Minuit, une heure, midi, treize heures, quelle heure ? Angleterre, France, Japon, Chine, Brésil, enfin Suède. J’enchaîne les pays, les visites, les photos, les paysages. Pourquoi ce reportage ? Mon voisin, ma voisine, un siège vide, une hôtesse, un stewart... Je suis épuisé. Je n'aurais jamais cru qu'autant voyager puisse un jour autant épuiser quelqu'un. Ne jamais revoir son lit, toujours l'angoisse de la valise, de perdre mon équipement de super héros, mon matériel de journaliste. Pourtant, je continue, je n'abandonne pas. Un pays, une forêt de légendes. Brocéliande, la Forêt Repoussante, et maintenant la Forêt Pétrifiée au milieu des grands fjords suédois. J'en aurai vu du pays. Oh que oui. Mais là, on arrive au bout. Dernière escale avant mon retour à Laurel. Je pense que je demanderai une longue semaine de repos. Au pire, j'y aurai bien droit, non ? C'est pas comme si c'était reposant de voyager autant. Oh que non.
L'avion s'immobilise, les signaux lumineux s'éteignent, tout le monde s'agite, pressé de quitter l'appareil. Mon hyperactivité me démange, mais je reste en place, jouant nerveusement avec mes pieds, croisant et décroisant mes orteils dans mes chaussures. Qu'ils sortent. Vite là ! Je veux bouger, me bouger, courir.
Pour essayer de faire passer le temps, j'allume mon téléphone.
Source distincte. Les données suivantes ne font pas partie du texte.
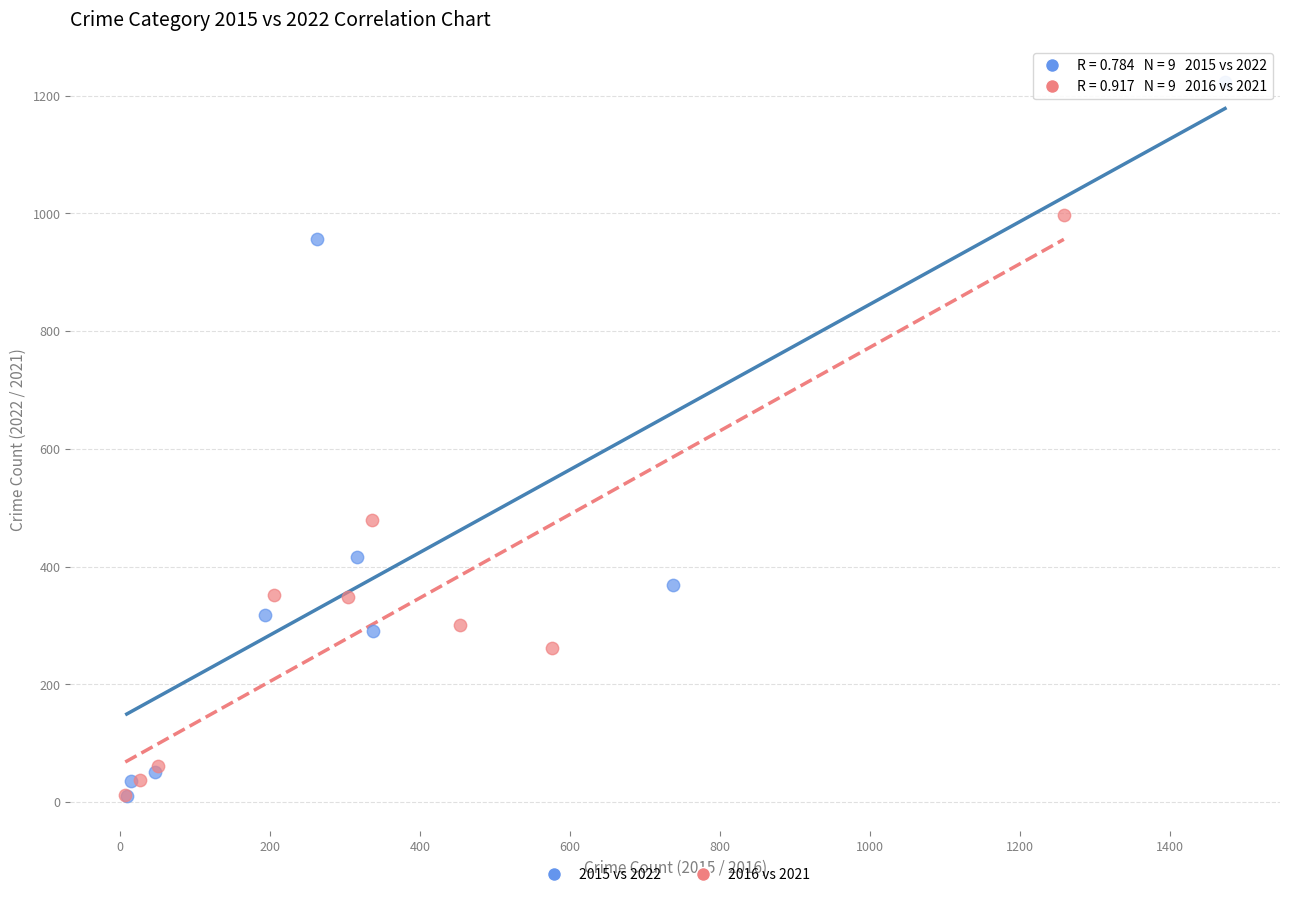

Which series has the largest Y range (max minus min)?

2015 vs 2022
Trois heures du mat'... Ils pouvaient pas nous faire arriver à une heure correcte ? Heureusement que mon hôtel a une chambre à code... J'aurais fait comment pour le check-in ? Tsss...
Je sors enfin, arrachant mon sac au casier au dessus de mon siège, un rapide salut de la main mon l'hôtesse. "Mercibonnenuitaurevoiràlaprochaine". Je trace, en profitant pour saluer les vents du coin. D'un rapide mouvement de la main, je redirige le courant d'air dans mon dos pour m'accélérer légèrement.
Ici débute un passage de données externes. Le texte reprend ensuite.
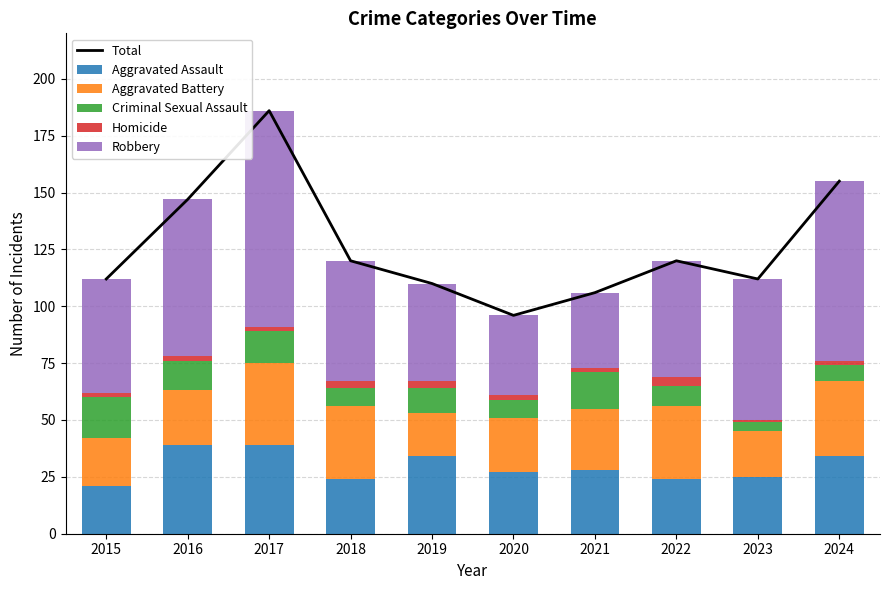

The Criminal Sexual Assault series shows 13 at 2016. True or false?

True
Puis on attend les bagages. C'est long. Si long. Trop long. Ils les ont pas perdus au moins ? Je les ai bien enregistrés ? Si ça se trouve je suis pas au bon point de collecte ? Si ? Si. Alors pourquoi ça fait deux fois que je vois la valise bleue et pas la mienne ? Et celle là, elle est pas déjà passée ? Et... Ah ! Je prends mon sac, et je me remets en course. Hop. Hop. Hop. Sortir, prendre un taxi. "Vous prenez la carte ?" Grogner. Aller à un distributeur. Prendre un autre Taxi... Connards. Pourquoi tu prends pas la carte ? Je charge mon sac, donne l'adresse de mon hôtel.
Une nuit, puis le train toute la journée. J'ai envie de sortir et de courir, de sauter dans tous les sens... J'arrive dans une ville au nom imprononçable, puis le bus... Et me voilà prêt à entrer dans le Padjelanta National Park. Arpès deux jours de calvaire à devoir attendre, patienter, rester assis ou allongé, je peux ENFIN me dégourdir les jambes à loisir. Je revérifie mon équipement, ma tente, mon sac de couchage, mon matelas, ma gunblade, mon costume de héros, mes gadgets, mes rations de survie... Je charge le sac sur mon dos, et... C'est parti.
Je m'engage sur les sentiers, à la recherche de la Forêt Pétrifiée, lieu où se cachent les Esprits de Suède. Ce que j'ai entendu partout ailleurs ne me rassure pas : la forêt serait devenue silencieuse.